◆ Your assignment ◆
Exact copies of the lines from the start of the records through the line with "middle tip: (433, 174)" are what the answer must hold; pictures are not part of it.
BEGIN
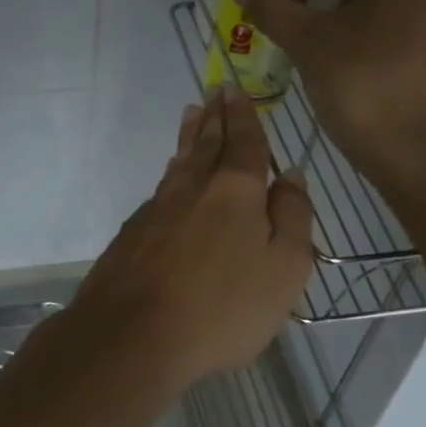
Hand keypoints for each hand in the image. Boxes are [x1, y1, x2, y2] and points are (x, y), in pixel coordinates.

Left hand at [70, 86, 313, 391]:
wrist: (133, 336)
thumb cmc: (223, 307)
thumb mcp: (284, 268)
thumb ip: (293, 217)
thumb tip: (291, 175)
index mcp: (236, 190)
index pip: (244, 142)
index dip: (244, 116)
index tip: (236, 90)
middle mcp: (193, 188)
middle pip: (206, 143)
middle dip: (214, 117)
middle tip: (214, 92)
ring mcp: (157, 210)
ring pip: (179, 164)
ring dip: (188, 137)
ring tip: (191, 116)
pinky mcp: (132, 234)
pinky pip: (160, 190)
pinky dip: (171, 173)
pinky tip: (171, 177)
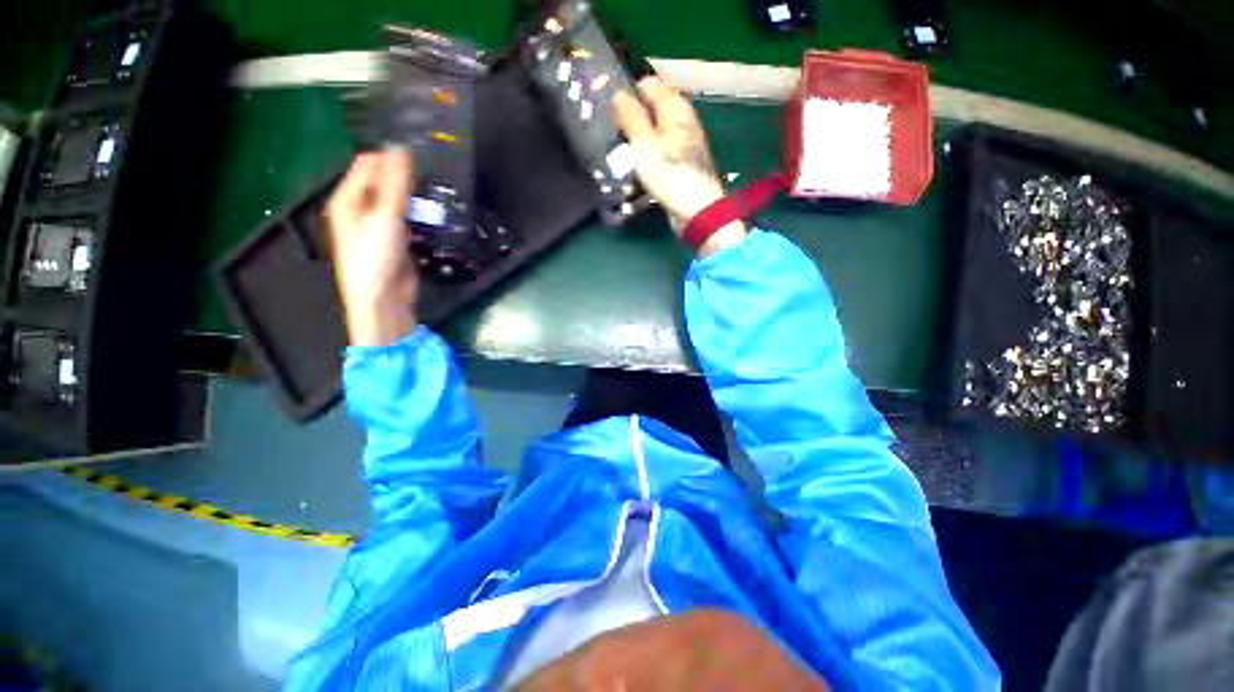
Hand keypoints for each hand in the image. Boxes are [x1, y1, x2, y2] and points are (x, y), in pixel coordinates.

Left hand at [325, 150, 418, 346]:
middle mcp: (360, 208)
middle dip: (406, 177)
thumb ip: (395, 183)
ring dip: (415, 196)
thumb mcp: (385, 216)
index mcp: (348, 198)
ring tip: (438, 191)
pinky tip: (435, 214)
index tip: (420, 154)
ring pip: (399, 201)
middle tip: (433, 174)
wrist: (384, 297)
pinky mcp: (396, 239)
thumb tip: (402, 148)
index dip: (391, 157)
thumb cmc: (376, 256)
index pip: (368, 165)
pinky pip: (409, 218)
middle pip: (384, 182)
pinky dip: (420, 214)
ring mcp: (378, 225)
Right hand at [613, 77, 746, 256]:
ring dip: (636, 140)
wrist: (696, 210)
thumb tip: (618, 94)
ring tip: (617, 151)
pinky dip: (645, 156)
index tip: (609, 109)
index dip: (628, 92)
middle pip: (651, 109)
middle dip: (630, 118)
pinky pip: (658, 152)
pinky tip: (633, 167)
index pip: (648, 84)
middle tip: (610, 132)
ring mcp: (682, 143)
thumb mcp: (644, 144)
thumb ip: (631, 117)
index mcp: (675, 107)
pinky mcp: (679, 164)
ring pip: (653, 132)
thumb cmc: (670, 174)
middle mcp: (681, 120)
END
◆ Solution for this problem ◆
Hand keypoints for each hand in the image. Boxes are [x1, y1, x2, y2] and points are (x, y), in pixel coordinates.

Left hand at [70, 86, 313, 391]:
wrist: (133, 336)
thumb cmc: (223, 307)
thumb mcp: (284, 268)
thumb ip: (293, 217)
thumb tip: (291, 175)
index mcp: (236, 190)
index pip: (244, 142)
index dip: (244, 116)
index tip: (236, 90)
middle mcp: (193, 188)
middle pip: (206, 143)
middle dip: (214, 117)
middle tip: (214, 92)
ring mcp: (157, 210)
ring pip: (179, 164)
ring dip: (188, 137)
ring tip: (191, 116)
pinky mcp: (132, 234)
pinky pip: (160, 190)
pinky dip: (171, 173)
pinky tip: (171, 177)
Hand keypoints for each hand in the image. Boxes are [x1, y1, x2, y2] and points are (x, y), in pixel coordinates.

Left hand at [325, 150, 418, 346]:
middle mcp: (360, 208)
middle dip: (406, 177)
thumb ip: (395, 183)
ring dip: (415, 196)
thumb mcp: (385, 216)
index mcp: (348, 198)
ring tip: (438, 191)
pinky tip: (435, 214)
index tip: (420, 154)
ring pip: (399, 201)
middle tip: (433, 174)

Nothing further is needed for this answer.